Susan N. Schriber Orloff, OTR/L, FAOTA
Every parent just wants his or her child to be “happy”. That is their bottom line. Therapy, academics, home life, whatever, “just makes my child happy”. Anyone who has worked with children for any length of time has had this said to them repeatedly over and over again.
It is really not their fault. Ingrained in the American psyche and in our Declaration of Independence is the “right to pursue happiness”.
Aristotle had it even more precise, he wrote, “happiness…is at the end of action”.
And so in helping children is all about action in the pursuit of happiness. But as Dennis Prager wrote in his book, “Happiness is a Serious Problem”.
Those actions that we ask of the children are often fraught with frustration and in the pursuit of the happiness derived from increased skills that are not easily achieved. Along the way it just plain gets “too hard”, the struggle too intimidating and the progress seemingly too slow coming.
We often attribute this to low self-esteem, fragile coping skills, processing issues, etc. In truth it could be related to the definition one is using for Happiness.
What Moms Want
The main goal of most all parents is to have a child who can meet life challenges with confidence.
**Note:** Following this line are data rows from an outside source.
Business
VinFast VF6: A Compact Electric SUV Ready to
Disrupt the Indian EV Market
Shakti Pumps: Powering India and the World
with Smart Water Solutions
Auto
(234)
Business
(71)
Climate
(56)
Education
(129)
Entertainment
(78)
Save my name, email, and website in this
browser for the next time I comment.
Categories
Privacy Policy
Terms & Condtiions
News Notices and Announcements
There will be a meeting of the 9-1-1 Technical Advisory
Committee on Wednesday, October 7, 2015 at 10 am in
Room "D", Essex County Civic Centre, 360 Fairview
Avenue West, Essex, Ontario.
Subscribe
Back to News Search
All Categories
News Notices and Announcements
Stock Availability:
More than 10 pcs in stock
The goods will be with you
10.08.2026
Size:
In other words, she wants a happy child in school and out in his/her world.
Meeting the Happiness Goal
Helping both parent and child understand that happiness, while most Americans feel the right to pursue it, is and elusive moving target and is really a by-product of the very hard, and sometimes-slow work of meeting challenges.
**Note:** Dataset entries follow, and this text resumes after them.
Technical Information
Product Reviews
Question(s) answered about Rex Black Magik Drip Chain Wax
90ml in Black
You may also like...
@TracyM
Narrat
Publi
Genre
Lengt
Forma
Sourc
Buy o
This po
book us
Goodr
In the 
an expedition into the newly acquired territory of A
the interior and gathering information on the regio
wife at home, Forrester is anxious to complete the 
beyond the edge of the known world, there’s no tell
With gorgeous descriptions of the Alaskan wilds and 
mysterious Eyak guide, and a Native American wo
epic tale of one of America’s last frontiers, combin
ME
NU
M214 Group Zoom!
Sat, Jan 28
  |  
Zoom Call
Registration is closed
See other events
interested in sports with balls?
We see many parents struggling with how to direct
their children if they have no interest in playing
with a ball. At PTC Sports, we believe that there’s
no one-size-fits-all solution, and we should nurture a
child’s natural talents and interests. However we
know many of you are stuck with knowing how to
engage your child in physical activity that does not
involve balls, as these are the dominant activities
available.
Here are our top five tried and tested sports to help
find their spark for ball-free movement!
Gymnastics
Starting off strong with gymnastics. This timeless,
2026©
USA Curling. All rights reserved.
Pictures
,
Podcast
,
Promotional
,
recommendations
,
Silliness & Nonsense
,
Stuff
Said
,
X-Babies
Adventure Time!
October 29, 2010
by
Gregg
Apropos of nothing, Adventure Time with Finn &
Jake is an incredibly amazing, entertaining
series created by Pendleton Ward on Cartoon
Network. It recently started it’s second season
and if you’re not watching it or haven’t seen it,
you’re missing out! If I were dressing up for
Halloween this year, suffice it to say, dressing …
As OT’s and teachers we need to brace ourselves when a parent says, “He just isn’t happy in OT”. Our response needs to convey that our goal is to “make him/her happy after OT (learning interventions)”. I often use the analogy about diets: no one goes on one unless their clothes get tight and that is not a happy feeling. Dieting is not fun. But the results are gratifying.
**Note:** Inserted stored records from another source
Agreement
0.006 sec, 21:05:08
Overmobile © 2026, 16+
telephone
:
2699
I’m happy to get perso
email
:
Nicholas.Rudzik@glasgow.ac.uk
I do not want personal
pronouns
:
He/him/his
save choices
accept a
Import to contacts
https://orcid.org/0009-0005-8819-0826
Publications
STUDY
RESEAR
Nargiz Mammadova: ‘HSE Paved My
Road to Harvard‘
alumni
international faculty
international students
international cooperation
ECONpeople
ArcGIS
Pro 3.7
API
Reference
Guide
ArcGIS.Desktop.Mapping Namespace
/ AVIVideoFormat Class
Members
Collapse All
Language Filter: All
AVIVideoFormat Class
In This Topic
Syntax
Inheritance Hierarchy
It is also important to help our clients understand what “happy people” do differently so that we can help them modify their behaviors to get to a less fearful place. Todd Kashdan and Robert Biswas-Diener in a recentPsychology Today (July/August 2013) research article stated that, “ one of life’s sharpest paradoxes is that the key to satisfaction is doing things that feel risky, uncomfortable and occasionally bad”. In addition, they state that curiosity is another important factor. “…Curious people knowingly invest in activities that cause them discomfort as a springboard to higher psychological peaks”. The authors continue that, “…good life…is a matrix that includes happiness, occasional sadness, a sense of purpose, playfulness and psychological flexibility…mastery…belonging.”
The take away here is that part of therapy should be about helping children embrace the unknown and the process of figuring “it” out. OT as a part of this “life matrix of being” encompassing all the range of feelings, is not about having fun each session, but about getting to brave.
Getting to happy is not a destination, it is a process and OT’s are the guides for each child’s individual pursued journey.